=== Section Start ===

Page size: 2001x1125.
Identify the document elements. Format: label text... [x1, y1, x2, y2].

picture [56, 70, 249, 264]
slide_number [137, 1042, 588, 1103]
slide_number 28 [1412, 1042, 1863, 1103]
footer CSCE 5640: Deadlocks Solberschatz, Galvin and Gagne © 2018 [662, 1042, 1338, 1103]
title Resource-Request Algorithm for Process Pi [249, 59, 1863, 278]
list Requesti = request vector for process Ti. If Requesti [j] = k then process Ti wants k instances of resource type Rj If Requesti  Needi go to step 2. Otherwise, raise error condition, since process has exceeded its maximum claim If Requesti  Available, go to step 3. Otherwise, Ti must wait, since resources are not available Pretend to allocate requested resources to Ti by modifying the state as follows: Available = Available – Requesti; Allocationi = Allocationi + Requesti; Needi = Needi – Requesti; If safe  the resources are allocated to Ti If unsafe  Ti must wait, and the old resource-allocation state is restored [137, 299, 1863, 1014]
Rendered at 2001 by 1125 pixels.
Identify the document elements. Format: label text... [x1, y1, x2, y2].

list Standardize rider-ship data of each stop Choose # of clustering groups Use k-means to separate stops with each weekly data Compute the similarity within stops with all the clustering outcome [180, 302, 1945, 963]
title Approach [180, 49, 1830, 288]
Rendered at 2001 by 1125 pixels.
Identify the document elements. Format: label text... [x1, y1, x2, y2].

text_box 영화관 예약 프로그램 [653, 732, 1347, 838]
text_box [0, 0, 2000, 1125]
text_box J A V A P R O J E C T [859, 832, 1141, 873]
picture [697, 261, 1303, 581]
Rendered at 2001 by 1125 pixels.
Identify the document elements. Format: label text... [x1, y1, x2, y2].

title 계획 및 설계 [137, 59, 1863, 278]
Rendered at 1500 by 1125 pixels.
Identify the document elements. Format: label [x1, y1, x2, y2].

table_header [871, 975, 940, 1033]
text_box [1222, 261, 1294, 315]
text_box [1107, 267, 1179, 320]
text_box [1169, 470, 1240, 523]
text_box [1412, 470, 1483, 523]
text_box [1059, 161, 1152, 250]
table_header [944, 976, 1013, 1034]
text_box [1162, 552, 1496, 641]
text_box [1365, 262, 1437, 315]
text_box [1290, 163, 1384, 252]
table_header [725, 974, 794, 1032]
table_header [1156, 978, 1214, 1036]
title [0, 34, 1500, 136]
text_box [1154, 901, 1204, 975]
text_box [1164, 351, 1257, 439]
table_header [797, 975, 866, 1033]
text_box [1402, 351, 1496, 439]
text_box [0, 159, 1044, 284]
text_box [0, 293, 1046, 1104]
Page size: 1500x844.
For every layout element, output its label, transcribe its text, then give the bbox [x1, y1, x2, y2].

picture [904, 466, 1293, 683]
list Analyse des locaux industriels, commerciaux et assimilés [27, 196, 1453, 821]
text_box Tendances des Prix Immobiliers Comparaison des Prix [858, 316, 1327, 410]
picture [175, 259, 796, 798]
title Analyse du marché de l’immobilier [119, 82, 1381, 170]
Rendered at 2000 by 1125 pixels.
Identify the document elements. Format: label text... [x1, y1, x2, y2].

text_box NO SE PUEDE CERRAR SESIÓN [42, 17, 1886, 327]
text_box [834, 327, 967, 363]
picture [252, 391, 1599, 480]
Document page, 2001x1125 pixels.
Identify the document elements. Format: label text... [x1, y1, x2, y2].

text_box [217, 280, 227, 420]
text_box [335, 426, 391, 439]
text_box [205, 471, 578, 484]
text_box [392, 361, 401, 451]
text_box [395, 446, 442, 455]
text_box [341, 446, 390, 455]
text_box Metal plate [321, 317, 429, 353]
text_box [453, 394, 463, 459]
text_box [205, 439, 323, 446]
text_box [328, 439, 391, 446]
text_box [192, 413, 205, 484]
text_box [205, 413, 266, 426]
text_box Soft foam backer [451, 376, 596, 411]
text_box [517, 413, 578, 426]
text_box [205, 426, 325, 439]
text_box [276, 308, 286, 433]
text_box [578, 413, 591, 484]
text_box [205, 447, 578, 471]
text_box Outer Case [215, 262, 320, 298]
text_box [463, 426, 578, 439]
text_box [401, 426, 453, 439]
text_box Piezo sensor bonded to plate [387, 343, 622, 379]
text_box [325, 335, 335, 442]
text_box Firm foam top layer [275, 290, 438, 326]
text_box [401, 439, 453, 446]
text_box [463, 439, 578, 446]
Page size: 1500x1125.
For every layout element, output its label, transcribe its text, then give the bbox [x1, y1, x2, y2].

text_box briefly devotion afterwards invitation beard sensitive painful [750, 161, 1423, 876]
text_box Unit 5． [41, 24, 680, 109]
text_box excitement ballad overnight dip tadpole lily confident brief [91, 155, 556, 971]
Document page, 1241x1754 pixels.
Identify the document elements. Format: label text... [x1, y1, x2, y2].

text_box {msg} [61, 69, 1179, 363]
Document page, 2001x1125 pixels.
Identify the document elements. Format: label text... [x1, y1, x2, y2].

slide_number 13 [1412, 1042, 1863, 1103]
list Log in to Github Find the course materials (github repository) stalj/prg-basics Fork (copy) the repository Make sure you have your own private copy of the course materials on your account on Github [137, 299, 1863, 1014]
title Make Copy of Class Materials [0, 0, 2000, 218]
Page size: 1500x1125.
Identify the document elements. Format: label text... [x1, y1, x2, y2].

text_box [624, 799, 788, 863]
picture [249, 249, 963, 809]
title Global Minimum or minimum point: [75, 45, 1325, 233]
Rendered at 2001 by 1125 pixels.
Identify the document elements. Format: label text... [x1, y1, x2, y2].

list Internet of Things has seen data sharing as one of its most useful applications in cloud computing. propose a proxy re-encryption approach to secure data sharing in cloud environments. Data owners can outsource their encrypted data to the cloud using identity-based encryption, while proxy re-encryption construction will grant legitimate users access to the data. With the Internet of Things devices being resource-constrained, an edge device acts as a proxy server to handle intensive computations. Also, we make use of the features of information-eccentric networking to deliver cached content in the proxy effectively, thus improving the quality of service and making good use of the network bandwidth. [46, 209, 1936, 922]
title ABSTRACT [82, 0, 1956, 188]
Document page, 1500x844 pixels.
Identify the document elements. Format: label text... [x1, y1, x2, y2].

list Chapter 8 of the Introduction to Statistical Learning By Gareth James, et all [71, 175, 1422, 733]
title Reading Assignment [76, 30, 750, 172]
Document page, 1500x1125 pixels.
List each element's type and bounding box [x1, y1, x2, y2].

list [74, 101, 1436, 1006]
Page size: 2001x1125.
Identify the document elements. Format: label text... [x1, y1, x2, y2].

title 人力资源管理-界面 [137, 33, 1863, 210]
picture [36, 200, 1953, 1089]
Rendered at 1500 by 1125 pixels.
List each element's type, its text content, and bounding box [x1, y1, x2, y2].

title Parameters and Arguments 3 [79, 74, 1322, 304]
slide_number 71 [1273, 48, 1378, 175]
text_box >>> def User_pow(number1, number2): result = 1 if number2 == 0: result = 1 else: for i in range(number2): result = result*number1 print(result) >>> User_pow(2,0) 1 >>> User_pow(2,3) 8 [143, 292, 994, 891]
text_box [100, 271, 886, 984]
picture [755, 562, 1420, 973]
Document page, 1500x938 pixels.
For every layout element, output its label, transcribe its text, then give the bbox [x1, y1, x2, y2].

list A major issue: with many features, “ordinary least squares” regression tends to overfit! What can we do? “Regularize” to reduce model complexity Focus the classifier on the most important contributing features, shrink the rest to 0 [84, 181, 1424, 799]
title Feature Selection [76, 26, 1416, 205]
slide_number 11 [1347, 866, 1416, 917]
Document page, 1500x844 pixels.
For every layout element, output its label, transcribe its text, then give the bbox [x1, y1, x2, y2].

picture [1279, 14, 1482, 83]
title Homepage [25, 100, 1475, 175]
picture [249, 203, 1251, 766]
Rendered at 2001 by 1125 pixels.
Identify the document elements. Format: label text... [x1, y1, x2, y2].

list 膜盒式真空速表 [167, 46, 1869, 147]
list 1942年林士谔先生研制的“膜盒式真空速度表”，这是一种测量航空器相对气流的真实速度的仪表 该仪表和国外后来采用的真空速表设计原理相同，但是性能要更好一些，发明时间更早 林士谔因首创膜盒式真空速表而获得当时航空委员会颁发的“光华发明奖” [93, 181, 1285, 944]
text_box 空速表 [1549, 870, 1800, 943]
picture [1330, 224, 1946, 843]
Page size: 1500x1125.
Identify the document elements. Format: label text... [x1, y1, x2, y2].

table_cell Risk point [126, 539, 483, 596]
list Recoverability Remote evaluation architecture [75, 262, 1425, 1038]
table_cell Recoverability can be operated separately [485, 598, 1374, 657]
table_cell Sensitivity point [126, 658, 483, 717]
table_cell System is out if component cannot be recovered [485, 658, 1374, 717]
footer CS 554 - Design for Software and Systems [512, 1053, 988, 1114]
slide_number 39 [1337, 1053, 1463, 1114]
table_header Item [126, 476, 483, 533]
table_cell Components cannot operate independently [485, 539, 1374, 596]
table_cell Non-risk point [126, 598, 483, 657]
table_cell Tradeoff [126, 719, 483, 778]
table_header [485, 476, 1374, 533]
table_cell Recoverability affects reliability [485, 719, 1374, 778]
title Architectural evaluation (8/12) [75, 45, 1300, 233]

=== Section End ===

#### Written task:
Print only what lies in the material above starting at the line with "Identify the document elements. Format: label [x1, y1, x2, y2]." and ending at the line with "Page size: 1500x844.", every line exactly as given.

#### Solution for this task:
Identify the document elements. Format: label [x1, y1, x2, y2].

table_header [871, 975, 940, 1033]
text_box [1222, 261, 1294, 315]
text_box [1107, 267, 1179, 320]
text_box [1169, 470, 1240, 523]
text_box [1412, 470, 1483, 523]
text_box [1059, 161, 1152, 250]
table_header [944, 976, 1013, 1034]
text_box [1162, 552, 1496, 641]
text_box [1365, 262, 1437, 315]
text_box [1290, 163, 1384, 252]
table_header [725, 974, 794, 1032]
table_header [1156, 978, 1214, 1036]
title [0, 34, 1500, 136]
text_box [1154, 901, 1204, 975]
text_box [1164, 351, 1257, 439]
table_header [797, 975, 866, 1033]
text_box [1402, 351, 1496, 439]
text_box [0, 159, 1044, 284]
text_box [0, 293, 1046, 1104]
Page size: 1500x844.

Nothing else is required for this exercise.